What is needed is an exact copy of every line from the one containing "focal_mm: 40" through the end of the entries; please set it down without any pictures.

== Data extract

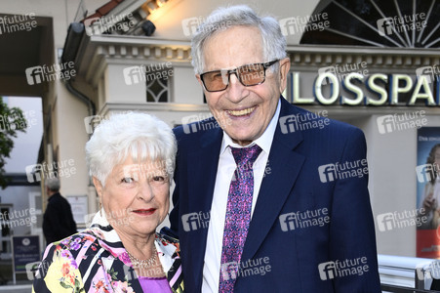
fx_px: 489
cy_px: 146
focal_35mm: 40
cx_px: 220
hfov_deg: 48.5
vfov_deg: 33.4
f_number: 5.6
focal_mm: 40
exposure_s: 1/250
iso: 1000
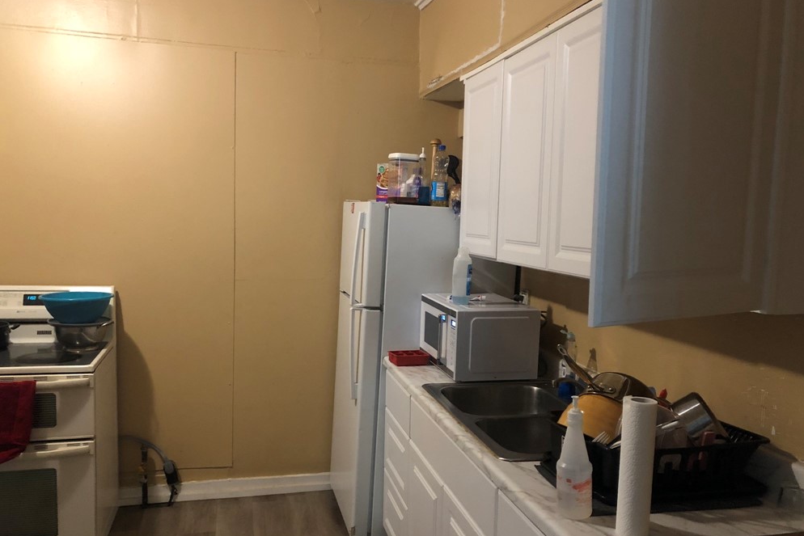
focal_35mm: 30
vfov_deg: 43.6
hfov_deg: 61.9
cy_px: 295
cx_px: 400
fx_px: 670
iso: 100
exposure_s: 1/6
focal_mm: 3.99
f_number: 1.8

====

— Exercise solution —
focal_mm: 40
exposure_s: 1/250
iso: 1000
focal_35mm: 30
vfov_deg: 43.6
hfov_deg: 61.9
cy_px: 295
cx_px: 400
fx_px: 670
iso: 100
exposure_s: 1/6
focal_mm: 3.99
f_number: 1.8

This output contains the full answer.